# YOUR GOAL
Lines in the listing below that include the word "vaisselle" need to be copied.

# MATERIALS PROVIDED
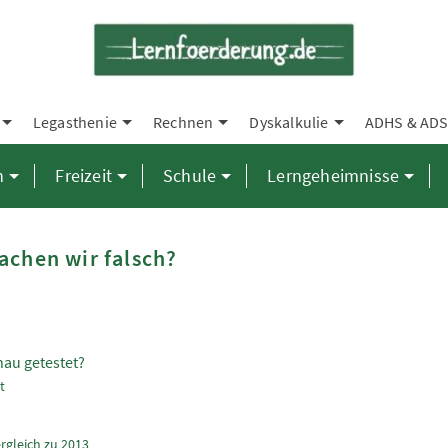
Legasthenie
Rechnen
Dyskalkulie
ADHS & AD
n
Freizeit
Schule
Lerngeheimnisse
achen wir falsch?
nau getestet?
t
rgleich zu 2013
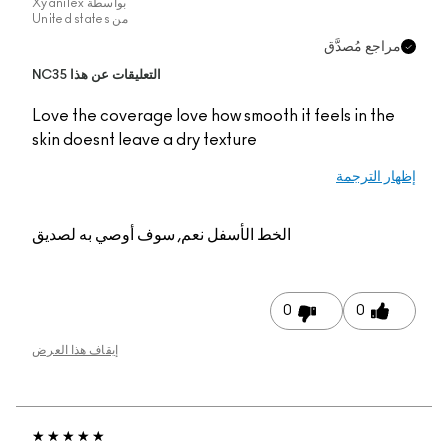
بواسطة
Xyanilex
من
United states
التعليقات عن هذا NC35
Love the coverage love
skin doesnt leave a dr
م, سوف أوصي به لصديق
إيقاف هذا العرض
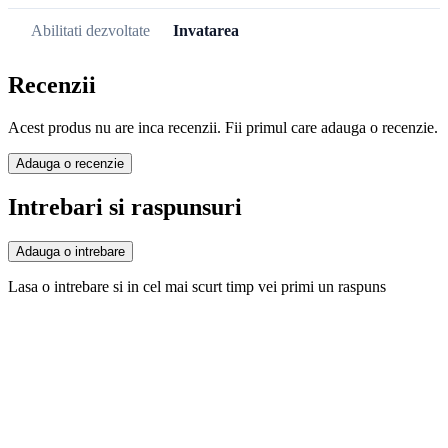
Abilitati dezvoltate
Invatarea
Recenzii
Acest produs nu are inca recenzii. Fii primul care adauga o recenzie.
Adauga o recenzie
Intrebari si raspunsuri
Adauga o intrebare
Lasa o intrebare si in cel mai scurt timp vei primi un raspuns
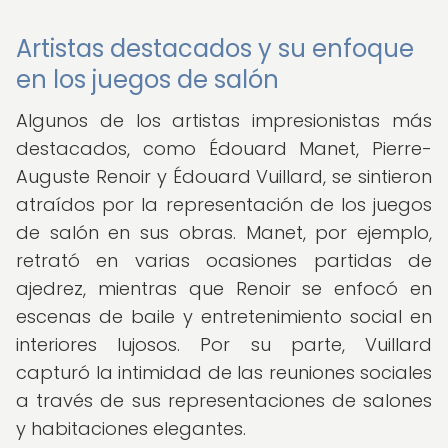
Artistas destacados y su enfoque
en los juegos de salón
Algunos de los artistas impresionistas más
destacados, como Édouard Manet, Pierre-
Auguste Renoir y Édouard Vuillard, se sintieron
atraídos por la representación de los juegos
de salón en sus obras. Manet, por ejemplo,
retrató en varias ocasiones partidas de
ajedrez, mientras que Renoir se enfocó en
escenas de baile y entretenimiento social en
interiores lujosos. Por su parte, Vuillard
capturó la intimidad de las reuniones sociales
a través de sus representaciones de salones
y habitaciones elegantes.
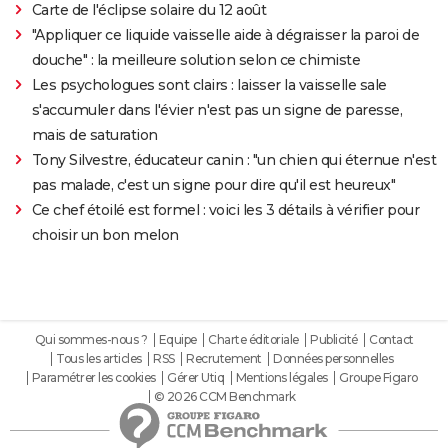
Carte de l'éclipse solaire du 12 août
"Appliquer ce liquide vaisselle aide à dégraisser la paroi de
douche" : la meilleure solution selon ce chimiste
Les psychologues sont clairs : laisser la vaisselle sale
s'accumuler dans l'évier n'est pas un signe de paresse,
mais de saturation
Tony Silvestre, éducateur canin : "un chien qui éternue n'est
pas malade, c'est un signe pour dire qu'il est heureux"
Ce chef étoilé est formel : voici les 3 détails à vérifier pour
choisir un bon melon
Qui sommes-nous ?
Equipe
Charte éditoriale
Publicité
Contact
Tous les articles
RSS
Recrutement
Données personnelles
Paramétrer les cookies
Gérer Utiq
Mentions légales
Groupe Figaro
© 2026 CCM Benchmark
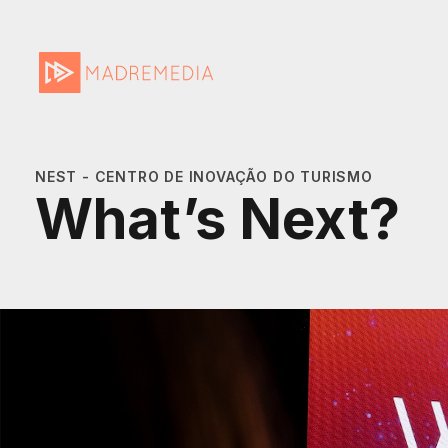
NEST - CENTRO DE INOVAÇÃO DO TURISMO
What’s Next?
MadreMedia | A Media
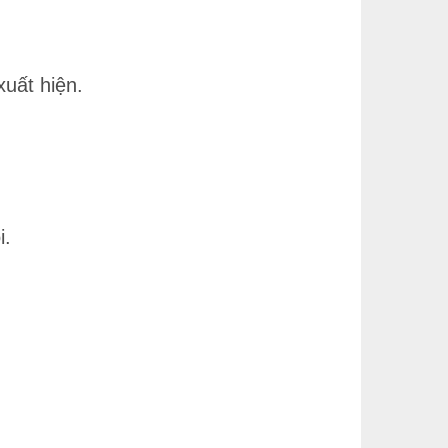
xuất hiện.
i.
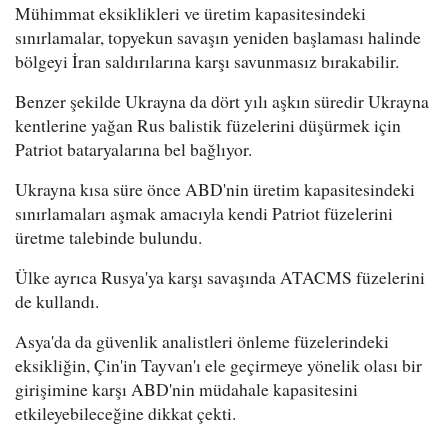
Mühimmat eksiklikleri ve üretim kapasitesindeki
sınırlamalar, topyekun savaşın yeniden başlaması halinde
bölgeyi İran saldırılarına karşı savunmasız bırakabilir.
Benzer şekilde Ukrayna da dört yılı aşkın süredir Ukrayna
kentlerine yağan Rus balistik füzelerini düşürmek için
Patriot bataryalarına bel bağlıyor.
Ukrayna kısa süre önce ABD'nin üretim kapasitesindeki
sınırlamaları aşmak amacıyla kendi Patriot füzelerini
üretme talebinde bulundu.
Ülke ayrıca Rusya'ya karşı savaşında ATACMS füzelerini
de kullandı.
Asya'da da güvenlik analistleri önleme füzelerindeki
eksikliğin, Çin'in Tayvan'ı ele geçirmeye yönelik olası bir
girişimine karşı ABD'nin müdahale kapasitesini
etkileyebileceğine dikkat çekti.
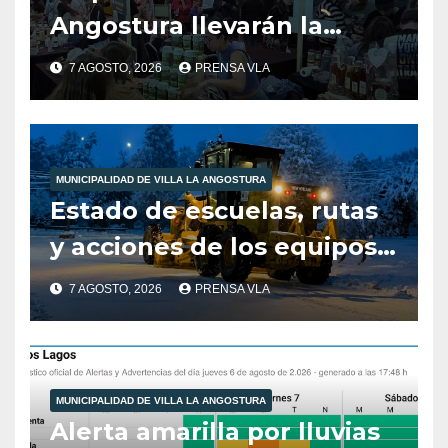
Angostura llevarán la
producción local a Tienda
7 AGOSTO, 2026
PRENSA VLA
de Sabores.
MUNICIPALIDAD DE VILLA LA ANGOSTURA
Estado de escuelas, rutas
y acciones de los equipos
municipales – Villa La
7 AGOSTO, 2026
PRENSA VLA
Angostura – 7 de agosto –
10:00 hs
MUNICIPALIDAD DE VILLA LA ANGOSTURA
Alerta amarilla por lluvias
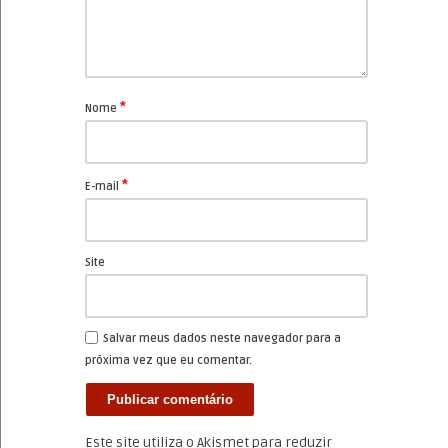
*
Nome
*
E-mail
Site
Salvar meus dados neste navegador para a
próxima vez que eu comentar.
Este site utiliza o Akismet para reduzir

---

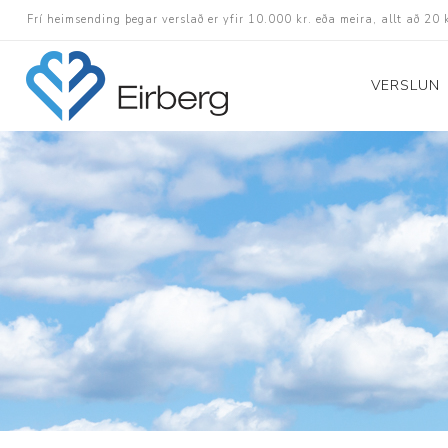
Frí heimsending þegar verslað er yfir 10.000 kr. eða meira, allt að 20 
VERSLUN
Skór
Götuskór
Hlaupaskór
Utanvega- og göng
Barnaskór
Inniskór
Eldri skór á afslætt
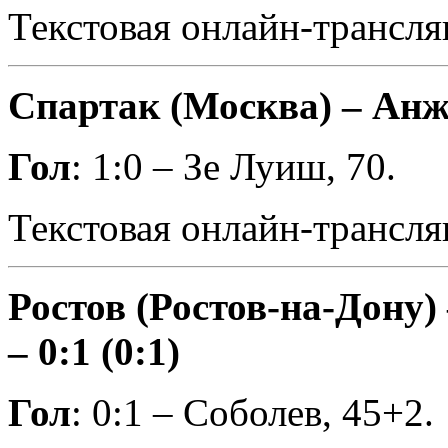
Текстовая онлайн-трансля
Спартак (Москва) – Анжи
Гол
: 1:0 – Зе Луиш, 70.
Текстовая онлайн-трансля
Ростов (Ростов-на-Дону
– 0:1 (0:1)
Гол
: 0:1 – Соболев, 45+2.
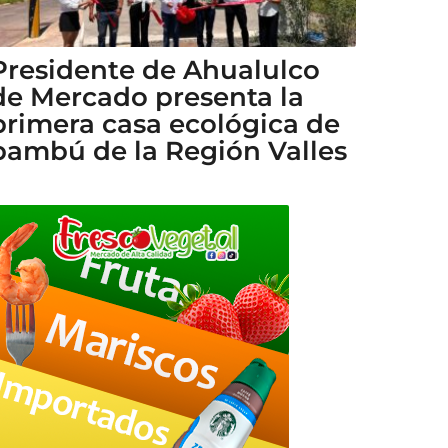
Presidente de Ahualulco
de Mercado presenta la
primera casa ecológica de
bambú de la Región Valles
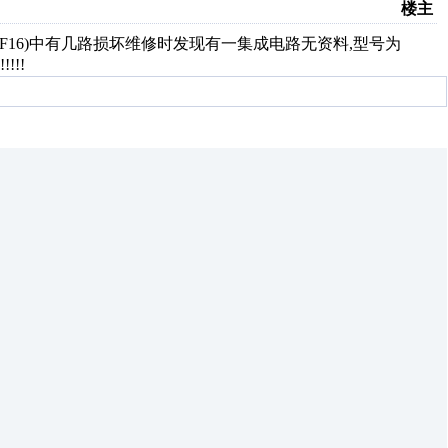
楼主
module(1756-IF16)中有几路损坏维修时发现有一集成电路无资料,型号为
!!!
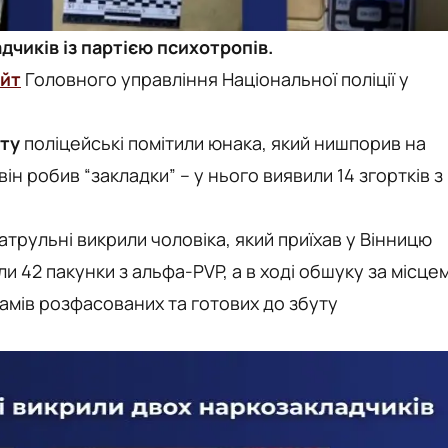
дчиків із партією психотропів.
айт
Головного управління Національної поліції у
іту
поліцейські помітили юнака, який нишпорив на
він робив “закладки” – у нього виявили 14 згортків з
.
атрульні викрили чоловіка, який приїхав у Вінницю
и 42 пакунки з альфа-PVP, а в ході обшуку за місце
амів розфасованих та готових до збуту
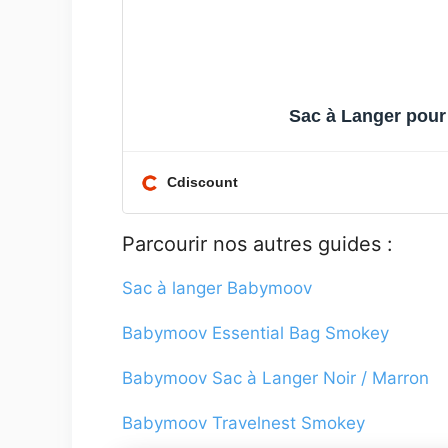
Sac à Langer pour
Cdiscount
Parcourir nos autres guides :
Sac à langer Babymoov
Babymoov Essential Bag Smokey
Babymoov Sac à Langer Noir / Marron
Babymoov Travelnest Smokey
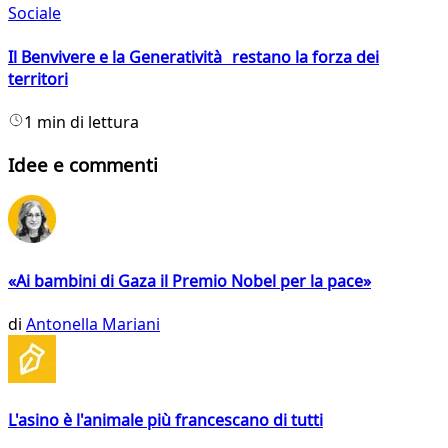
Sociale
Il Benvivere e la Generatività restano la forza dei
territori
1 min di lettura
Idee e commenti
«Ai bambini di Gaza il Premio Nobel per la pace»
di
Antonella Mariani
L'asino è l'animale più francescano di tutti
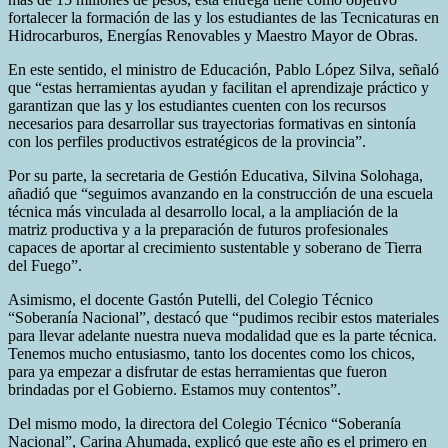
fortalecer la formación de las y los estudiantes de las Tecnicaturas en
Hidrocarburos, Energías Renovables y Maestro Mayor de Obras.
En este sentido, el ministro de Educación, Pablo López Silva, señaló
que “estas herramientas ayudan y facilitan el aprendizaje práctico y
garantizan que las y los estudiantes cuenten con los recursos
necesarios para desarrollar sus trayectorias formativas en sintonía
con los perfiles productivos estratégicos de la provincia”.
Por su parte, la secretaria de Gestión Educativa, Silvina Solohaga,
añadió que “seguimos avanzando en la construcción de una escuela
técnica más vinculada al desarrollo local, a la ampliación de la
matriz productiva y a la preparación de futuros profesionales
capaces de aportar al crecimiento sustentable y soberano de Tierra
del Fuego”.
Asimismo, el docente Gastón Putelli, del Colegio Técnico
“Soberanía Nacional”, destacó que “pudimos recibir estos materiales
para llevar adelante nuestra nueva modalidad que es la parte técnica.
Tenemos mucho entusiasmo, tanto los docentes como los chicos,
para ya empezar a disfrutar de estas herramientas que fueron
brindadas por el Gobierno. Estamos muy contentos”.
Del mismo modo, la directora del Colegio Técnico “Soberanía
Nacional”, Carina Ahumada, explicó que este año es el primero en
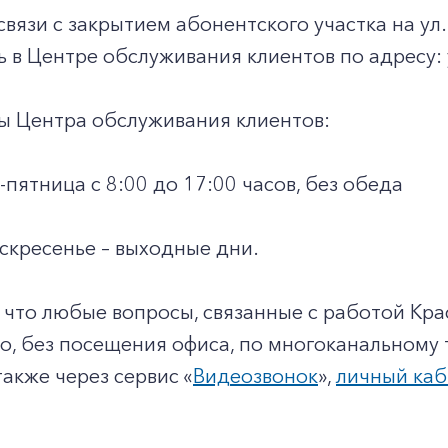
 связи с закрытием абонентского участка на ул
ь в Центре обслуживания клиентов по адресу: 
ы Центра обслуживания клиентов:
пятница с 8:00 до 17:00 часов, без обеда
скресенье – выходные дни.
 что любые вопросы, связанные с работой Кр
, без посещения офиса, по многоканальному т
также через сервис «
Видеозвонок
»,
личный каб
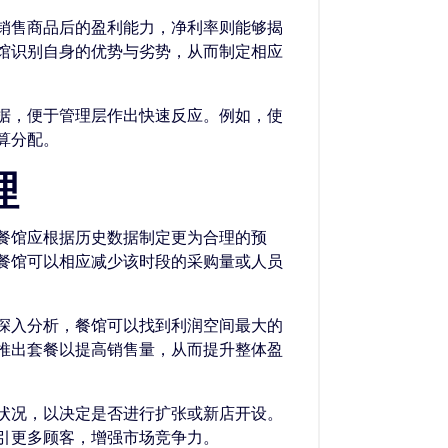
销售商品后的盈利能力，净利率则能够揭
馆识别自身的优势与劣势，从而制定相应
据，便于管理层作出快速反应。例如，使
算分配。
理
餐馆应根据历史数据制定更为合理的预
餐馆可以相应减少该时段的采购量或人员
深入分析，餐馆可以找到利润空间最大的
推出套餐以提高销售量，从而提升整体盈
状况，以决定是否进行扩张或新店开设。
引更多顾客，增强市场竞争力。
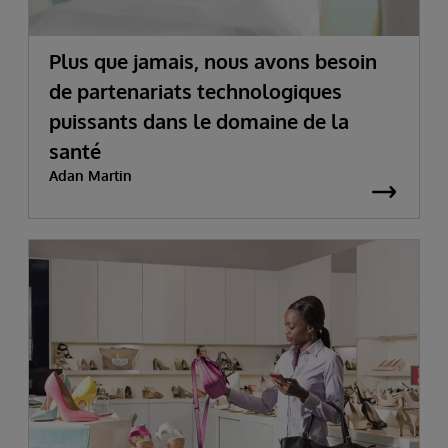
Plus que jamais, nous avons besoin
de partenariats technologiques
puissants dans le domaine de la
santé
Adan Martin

# SOLVED PROBLEM
"Appliquer ce liquide vaisselle aide à dégraisser la paroi de
Les psychologues sont clairs : laisser la vaisselle sale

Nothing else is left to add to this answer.